_EXERCISE BRIEF_
Throughout the listing that follows, find each line with the word "Design" and copy it.

_EXTRACTED ENTRIES_
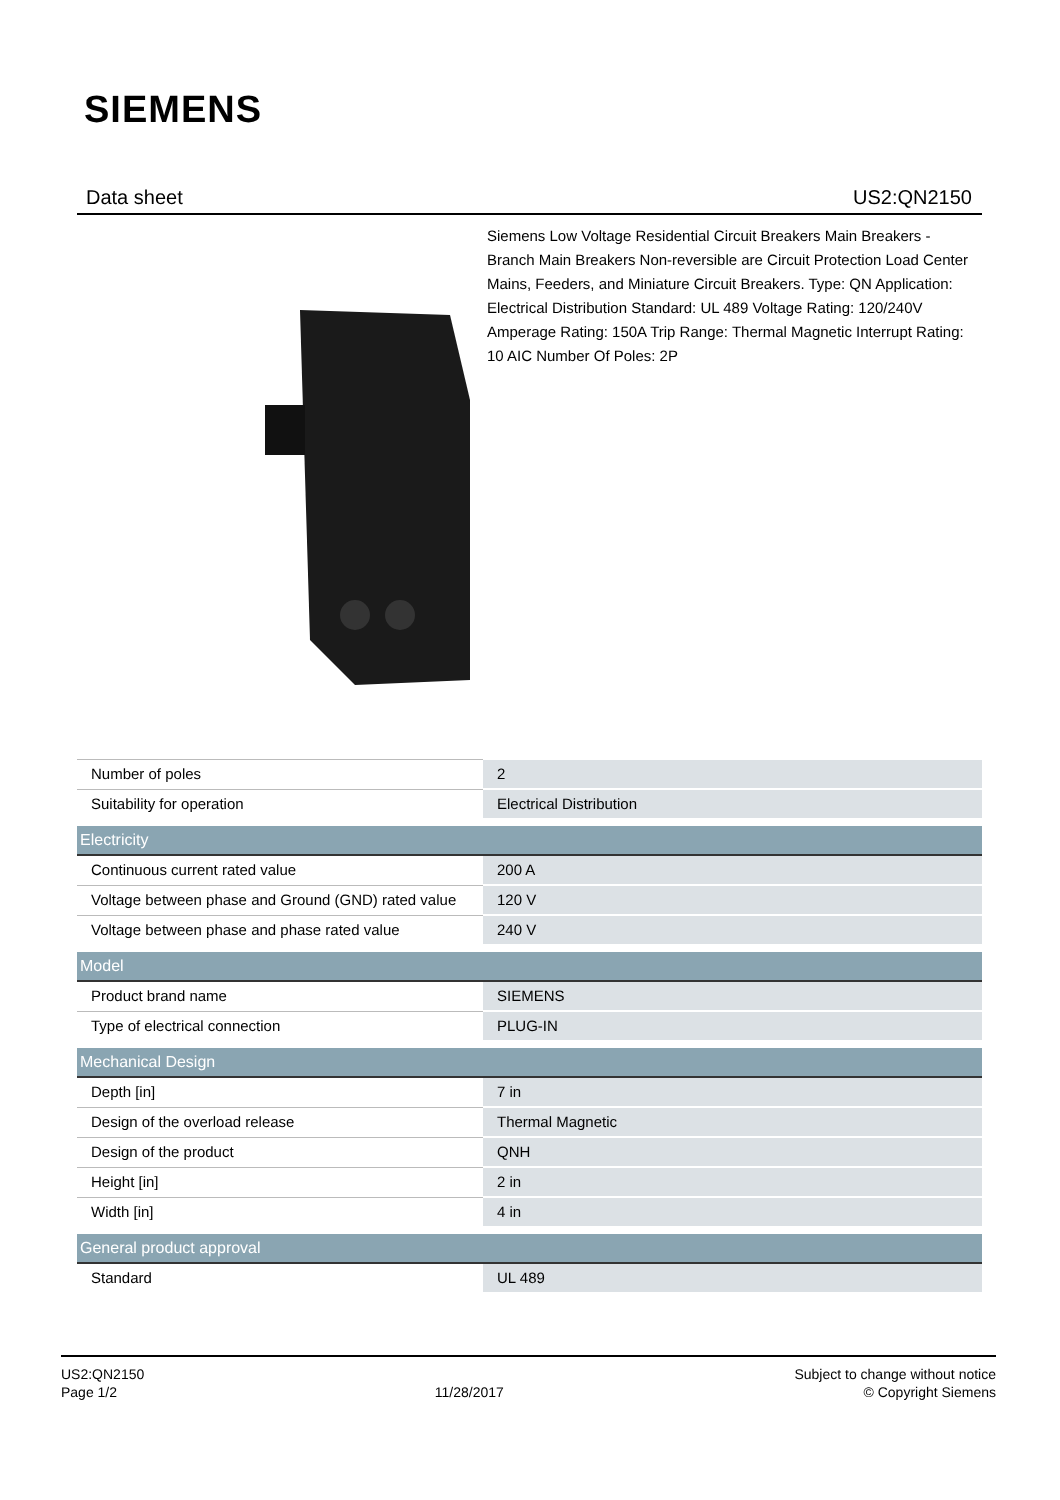SIEMENS
Data sheet US2:QN2150
Siemens Low Voltage Residential Circuit Breakers Main Breakers - Branch Main Breakers Non-reversible are Circuit Protection Load Center Mains, Feeders, and Miniature Circuit Breakers. Type: QN Application: Electrical Distribution Standard: UL 489 Voltage Rating: 120/240V Amperage Rating: 150A Trip Range: Thermal Magnetic Interrupt Rating: 10 AIC Number Of Poles: 2P
| Number of poles | 2 |
| Suitability for operation | Electrical Distribution |
| Electricity | |
| Continuous current rated value | 200 A |
| Voltage between phase and Ground (GND) rated value | 120 V |
| Voltage between phase and phase rated value | 240 V |
| Model | |
| Product brand name | SIEMENS |
| Type of electrical connection | PLUG-IN |
| Mechanical Design | |
| Depth [in] | 7 in |
| Design of the overload release | Thermal Magnetic |
| Design of the product | QNH |
| Height [in] | 2 in |
| Width [in] | 4 in |
| General product approval | |
| Standard | UL 489 |
US2:QN2150
Page 1/2
11/28/2017
Subject to change without notice
© Copyright Siemens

_ANSWER BELOW_
| Mechanical Design | |
| Design of the overload release | Thermal Magnetic |
| Design of the product | QNH |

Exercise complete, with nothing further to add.